Il termine 'investimenti produttivi' è stato dilatato e pervertito particolarmente nel campo culturale e del benessere fisico: si è detto che gli investimenti in cultura hanno un riscontro sociale che non è commensurabile a un mero ritorno economico, e che gli investimenti per il benessere fisico, come per esempio costruzione di campi da gioco, piscine, impianti sportivi in genere ivi compresi parchi pubblici (dove la gente va a passeggiare e a correre), non hanno un ritorno economico ma hanno tuttavia un ritorno sociale e svolgono una funzione di medicina preventiva. Tutto ciò è servito principalmente a utilizzare la spesa pubblica a fini elettorali privati, quando non a incrementare la concussione e la corruzione pubblica e privata. Malgrado che da duemila e più anni la nostra civiltà abbia impiegato denaro pubblico per organizzare feste e giochi nel circo aventi l'unico scopo quello di incrementare le schiere dei propri clientes, malgrado abbiamo imparato queste cose sui banchi della scuola, anzi forse proprio a causa di questo, ancora oggi si organizzano 'manifestazioni culturali', feste, concerti, e quant'altro coll'unico scopo di incrementare le schiere dei propri clientes. La legge sul finanziamento degli enti locali, approvata da tutti i partiti politici costituenti la partitocrazia, compreso il partito comunista italiano, è stata la maggiore responsabile dell'incremento del debito pubblico e della passività dei bilanci correnti della maggior parte dei comuni italiani. Non occorre avere fatto nessuna scuola di partito, anzi forse è necessario essersene tenuti lontani, per controllare che ogni spesa sia accompagnata da un piano di rientro del debito creato: tale piano può comprendere ovviamente la stima del reddito futuro prevedibile da un investimento produttivo.

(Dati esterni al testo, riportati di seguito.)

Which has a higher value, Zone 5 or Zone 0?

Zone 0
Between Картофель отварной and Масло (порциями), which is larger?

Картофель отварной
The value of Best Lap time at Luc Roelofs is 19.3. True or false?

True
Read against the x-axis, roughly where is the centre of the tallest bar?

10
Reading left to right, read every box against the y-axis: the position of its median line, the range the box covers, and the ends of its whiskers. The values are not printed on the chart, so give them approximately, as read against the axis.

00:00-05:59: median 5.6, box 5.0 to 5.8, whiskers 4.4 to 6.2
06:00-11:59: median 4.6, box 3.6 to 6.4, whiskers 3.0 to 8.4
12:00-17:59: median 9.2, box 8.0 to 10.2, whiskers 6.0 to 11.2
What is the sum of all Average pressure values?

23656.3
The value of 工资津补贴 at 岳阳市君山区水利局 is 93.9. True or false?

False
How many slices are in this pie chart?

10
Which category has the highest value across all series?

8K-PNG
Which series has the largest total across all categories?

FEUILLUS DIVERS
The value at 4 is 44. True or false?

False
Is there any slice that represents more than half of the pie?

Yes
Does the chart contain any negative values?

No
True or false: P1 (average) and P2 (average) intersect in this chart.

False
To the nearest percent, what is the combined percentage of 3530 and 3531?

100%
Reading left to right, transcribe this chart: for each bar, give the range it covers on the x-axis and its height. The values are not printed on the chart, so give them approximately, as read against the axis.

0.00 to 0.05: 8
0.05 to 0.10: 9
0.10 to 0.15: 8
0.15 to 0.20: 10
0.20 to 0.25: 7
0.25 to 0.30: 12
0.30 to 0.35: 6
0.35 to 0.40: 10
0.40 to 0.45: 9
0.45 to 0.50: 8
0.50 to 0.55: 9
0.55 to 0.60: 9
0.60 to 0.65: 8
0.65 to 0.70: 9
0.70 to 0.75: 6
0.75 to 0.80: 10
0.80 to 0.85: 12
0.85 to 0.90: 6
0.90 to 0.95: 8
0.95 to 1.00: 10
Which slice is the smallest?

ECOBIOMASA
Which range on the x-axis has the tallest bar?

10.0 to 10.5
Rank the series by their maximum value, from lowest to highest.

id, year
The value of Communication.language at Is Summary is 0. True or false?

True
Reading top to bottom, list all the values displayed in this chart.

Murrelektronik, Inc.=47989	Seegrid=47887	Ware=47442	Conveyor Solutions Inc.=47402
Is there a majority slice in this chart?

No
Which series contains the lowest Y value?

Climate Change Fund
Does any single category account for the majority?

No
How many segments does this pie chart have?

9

La cultura e lo sport non possono essere finanziati dal bilancio comunale: se il loro ritorno in termini di benessere sociale è incommensurabile, che se ne occupino direttamente i beneficianti. Appositi benefici fiscali possono indurre i privati a sponsorizzare avvenimenti sportivi e culturali. O se si crede che migliaia, milioni di persone siano morte per poter togliere i soldi ai ricchi e con essi comprare il biglietto del cinema o del concerto o della partita di calcio, allora che si tolga alla maggioranza comunale l'amministrazione dei fondi destinati alle manifestazioni culturali e sportive, la si attribuisca a consiglieri comunali estratti a sorte, almeno si ridistribuiranno le opportunità di apparire come distributori di panem et circenses a tutte le forze politiche. Visto che è gratis che sia gratis per tutti. Anche questa sarebbe democrazia.